Halligan has collected dozens of aphorisms over his career. A few that stood out:

“Culture is not ping-pong tables. Culture is who you hire, who you fire, and who you promote.” He’s direct about this: the signals that actually shape culture are personnel decisions, not perks.

“Your first 50 employees are your culture. After that, culture manages itself, for better or worse.” The implication: founders need to be obsessively intentional about early hires because those people will replicate themselves.

“Speed is the ultimate competitive advantage. Not strategy, not capital, not talent. Speed.” This has become his core thesis in the AI era. The founders who win are the ones who can make decisions and ship faster than everyone else.
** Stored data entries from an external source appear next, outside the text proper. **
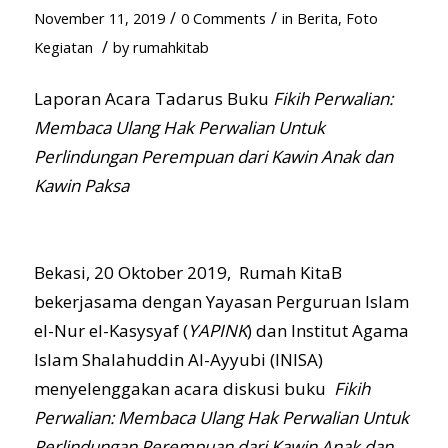
/
/
November 11, 2019
0 Comments
in
Berita
,
Foto
/
Kegiatan
by
rumahkitab
Laporan Acara Tadarus Buku
Fikih Perwalian:
Membaca Ulang Hak Perwalian Untuk
Perlindungan Perempuan dari Kawin Anak dan
Kawin Paksa
Bekasi, 20 Oktober 2019, Rumah KitaB
bekerjasama dengan Yayasan Perguruan Islam
el-Nur el-Kasysyaf (
YAPINK
) dan Institut Agama
Islam Shalahuddin Al-Ayyubi (INISA)
menyelenggakan acara diskusi buku
Fikih
Perwalian: Membaca Ulang Hak Perwalian Untuk
Perlindungan Perempuan dari Kawin Anak dan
“The best CEOs are readers, not just leaders.” He pushes every CEO he coaches to read voraciously, not just business books but history, biography, science. The meta-insight: diverse inputs lead to better pattern recognition.
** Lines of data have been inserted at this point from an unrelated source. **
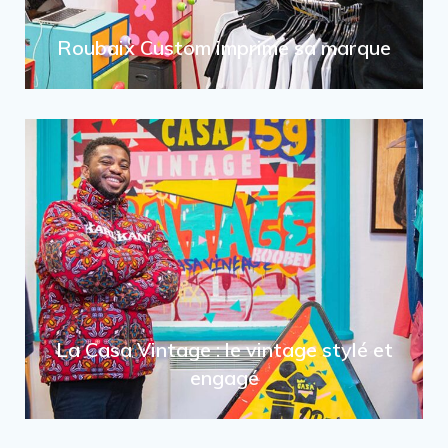
Roubaix Custom imprime sa marque
La Casa Vintage : le vintage stylé et
engagé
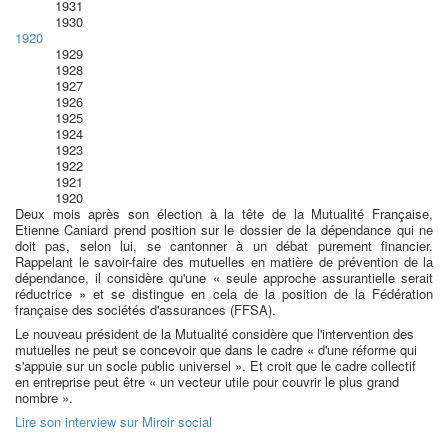
1931
1930
1920
1929
1928
1927
1926
1925
1924
1923
1922
1921
1920
Deux mois après son élection à la tête de la Mutualité Française,
Etienne Caniard prend position sur le dossier de la dépendance qui ne
doit pas, selon lui, se cantonner à un débat purement financier.
Rappelant le savoir-faire des mutuelles en matière de prévention de la
dépendance, il considère qu'une « seule approche assurantielle serait
réductrice » et se distingue en cela de la position de la Fédération
française des sociétés d'assurances (FFSA).
Le nouveau président de la Mutualité considère que l'intervention des
mutuelles ne peut se concevoir que dans le cadre « d'une réforme qui
s'appuie sur un socle public universel ». Et croit que le cadre collectif
en entreprise peut être « un vecteur utile pour couvrir le plus grand
nombre ».
Lire son interview sur Miroir social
“Hire people who have done it at scale, not just people who have ideas about doing it.” The distinction between operators and advisors. He values execution experience over theoretical knowledge.

The Surfing Accident and What It Taught Him

Halligan was nearly killed in a surfing accident several years ago, breaking 20 bones and ending up with 33 screws in his body. That experience fundamentally changed his relationship with time and priorities.
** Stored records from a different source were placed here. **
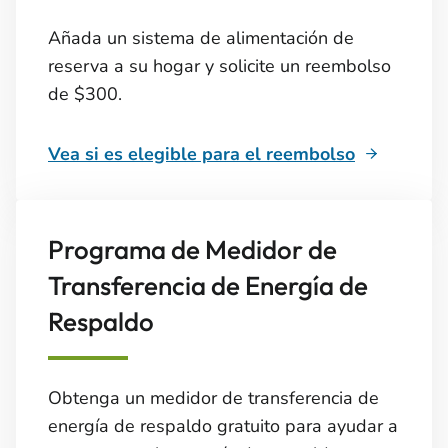
Añada un sistema de alimentación de
reserva a su hogar y solicite un reembolso
de $300.
Vea si es elegible para el reembolso
Programa de Medidor de
Transferencia de Energía de
Respaldo
Obtenga un medidor de transferencia de
energía de respaldo gratuito para ayudar a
Before the accident, he was a classic founder-CEO: all-consuming, always on, 7 days a week. After, he became far more intentional about what he worked on and who he spent time with. He handed the CEO role at HubSpot to Yamini Rangan, who he calls one of the best operators he’s ever seen.

His advice from that experience: you don’t need a near-death experience to reprioritize. Most founders wait too long to step back and ask whether they’re spending their time on what actually matters.

A Few Observations

This conversation is less about AI itself and more about the humans navigating it. Halligan’s value isn’t in predicting which AI models will win. It’s in his pattern recognition across hundreds of founders dealing with the same moment simultaneously.

  • The LOCKS framework is simple but useful precisely because it’s not about skills. It’s about temperament. You can teach a CEO to run a board meeting; you can’t teach them to be obsessed with their problem.
  • The “spicy hire” concept deserves wider adoption. Consensus hiring is one of the most common failure modes at scaling companies, and few people articulate the alternative as clearly as Halligan does.
  • His prediction about enterprise sales being the last white-collar job AI replaces feels counterintuitive but well-reasoned. The complexity isn’t in the selling; it’s in the organizational change management that accompanies any large purchase.
  • The forward deployed engineer model is quietly reshaping how AI companies go to market. It’s worth watching whether this becomes the default or remains a specialty approach.
  • There’s something refreshing about a CEO coach who openly says half of being a great CEO is innate. Most coaching narratives pretend everything is learnable. Halligan’s honesty about the limits of coaching makes his advice about the learnable parts more credible.